For simplicity, let's define MTBF as the average time between failures. It's either based on historical data or estimated by vendors and is used as a benchmark for reliability. Organizations trending MTBF over time can readily see devices that are failing above average and take appropriate action.
If we assume that there are 8,760 hours per year (365 days x 24 hours per day) then we can divide MTBF claims from vendors and look at how long the system will run in years. If we buy a system, or component, with a rating of 30,000 MTBF, then we might assume that on average, the system would run 3.42 years without a failure. Granted, there are always statistical variations around the average, but 3.42 years doesn't seem bad at all, does it?
There's a problem with this rationale, however, especially when applied to complex systems. First, as previously mentioned, it is both an estimate and an average. You run the risk of being one of the seemingly statistical anomalies with a far higher frequency of failure that gets smoothed out by the averaging! The reason could simply be that the MTBF estimate was subjected to different environmental factors such as heat and power.
Second, fault-tolerance costs accelerate very rapidly as higher and higher MTBF levels are sought. Third and perhaps the most important, fault-tolerant systems (hardware, software, documentation and processes) in general become increasingly complex as the level of fault tolerance increases. Fault-tolerant systems typically are more complex than non-fault-tolerant systems. This increased level of complexity, in and of itself, creates fertile ground for disasters.

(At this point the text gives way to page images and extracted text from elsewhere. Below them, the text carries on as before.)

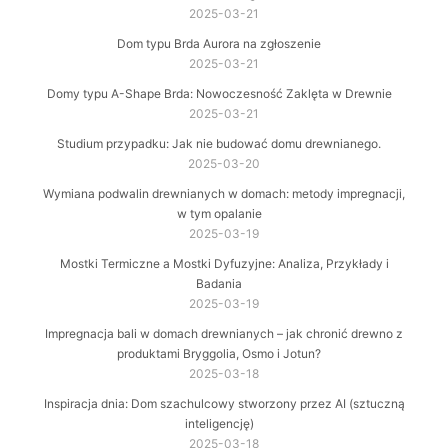
2025-03-21
Dom typu Brda Aurora na zgłoszenie
2025-03-21
Domy typu A-Shape Brda: Nowoczesność Zaklęta w Drewnie
2025-03-21
Studium przypadku: Jak nie budować domu drewnianego.
2025-03-20
Wymiana podwalin drewnianych w domach: metody impregnacji,
w tym opalanie
2025-03-19
Mostki Termiczne a Mostki Dyfuzyjne: Analiza, Przykłady i
Badania
2025-03-19
Impregnacja bali w domach drewnianych – jak chronić drewno z
produktami Bryggolia, Osmo i Jotun?
2025-03-18
Inspiracja dnia: Dom szachulcowy stworzony przez AI (sztuczną
inteligencję)
2025-03-18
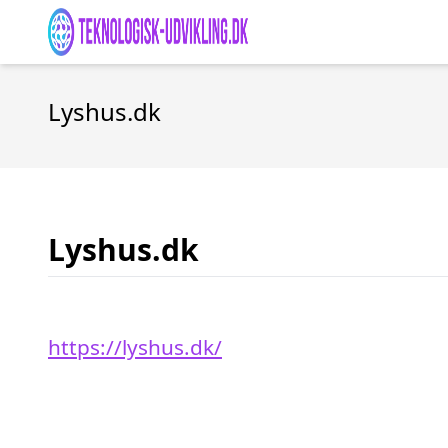
Lyshus.dk
Lyshus.dk
https://lyshus.dk/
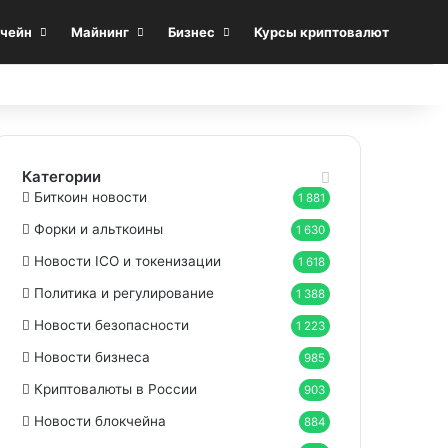
Sea
чейн
Майнинг
Бизнес
Курсы криптовалют
Категории
Биткоин новости
1 881
Форки и альткоины
1 630
Новости ICO и токенизации
1 618
Политика и регулирование
1 388
Новости безопасности
1 223
Новости бизнеса
985
Криптовалюты в России
903
Новости блокчейна
884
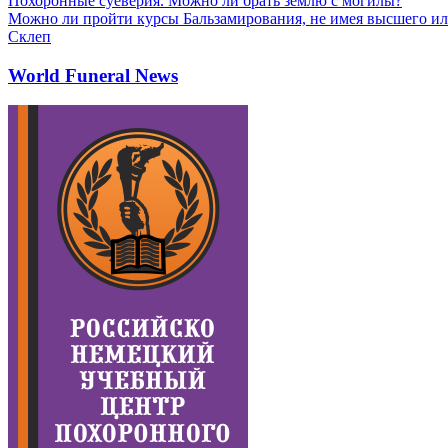
Похоронные суеверия. Можно ли брать землю с могилы?
Можно ли пройти курсы Бальзамирования, не имея высшего ил
Склеп
World Funeral News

Coupling, Complexity and Normal Accidents
In 1984, Charles Perrow wrote an amazing book titled Normal Accidents: Living with High Risk Technologies. In it he observed that system accidents can be the result of one big failure, but most often are caused by the unexpected interactions between failures of multiple components.
In other words, complex systems whose components are tightly integrated typically fail through the culmination of multiple components failing and interacting in unexpected ways. For example, it's very rare that a plane has a wing fall off mid-flight. It's far more likely that several component failures interact in unpredictable ways that, when combined, cause a catastrophe. Let's investigate this line of reasoning further.

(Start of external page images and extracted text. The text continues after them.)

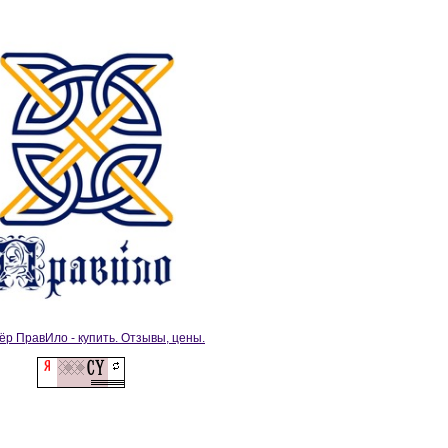
ёр ПравИло - купить. Отзывы, цены.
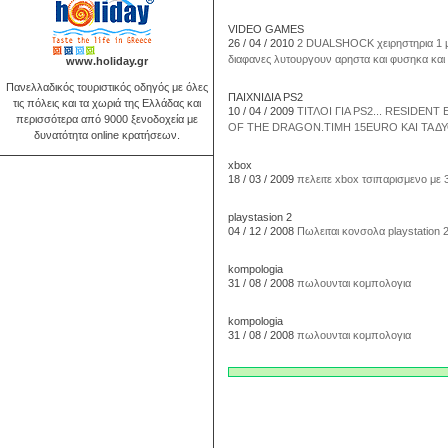
VIDEO GAMES
26 / 04 / 2010
2 DUALSHOCK χειρηστηρια 1 μ
διαφανες λυτουργουν αρηστα και φυσηκα και 
www.holiday.gr
Πανελλαδικός τουριστικός οδηγός με όλες
ΠΑΙΧΝΙΔΙΑ ΡS2
τις πόλεις και τα χωριά της Ελλάδας και
10 / 04 / 2009
ΤΙΤΛΟΙ ΓΙΑ ΡS2... RESIDEN
περισσότερα από 9000 ξενοδοχεία με
OF THE DRAGON.ΤΙΜΗ 15EURO ΚΑΙ ΤΑ ΔΥ
δυνατότητα online κρατήσεων.
xbox
18 / 03 / 2009
πελειτε xbox τσιπαρισμενο με 3
playstasion 2
04 / 12 / 2008
Πωλειται κονσολα playstation 2(
kompologia
31 / 08 / 2008
πωλουνται κομπολογια
kompologia
31 / 08 / 2008
πωλουνται κομπολογια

First, errors can be readily visible or latent. The former we can deal with when we detect them. The latter are far more insidious because they can be in a system and undetected, "waiting to spring," if you will.
Second, complex systems made up of hundreds, if not thousands of components, that interact tightly are considered to be tightly "coupled." The possibly pathways of interaction are not necessarily predictable. Perrow points out that during an accident, the interaction of failed components can initially be incomprehensible.
Let's take a highly fault-tolerant database server with its own external RAID and then use clustering software to join it with another server located in another data center.
At this point, we have a pretty complex system comprised of thousands of components that are all tightly coupled. The IT operations staff is capable and diligent, performing nightly backups.
Now, imagine that there is a programming error on the RAID controller caused by an unexpected combination of data throughput and multi-threaded on-board processor activity that causes a periodic buffer overflow and subsequent data corruption that is then written to the drives. It doesn't happen often, but it does happen. As the systems are exact duplicates of one another, the issue happens on both nodes of the cluster.
At an observable level, everything would seem to be OK because the error is latent. It isn't readily apparent until one or more database structures become sufficiently corrupt to raise awareness of the issue. Once it does happen, the network and database people scramble to find out what is wrong and go tracking through the logs looking for clues and checking for security breaches because "it was running fine." The point is that multiple components can interact in unforeseen ways to bring down a relatively fault-tolerant system.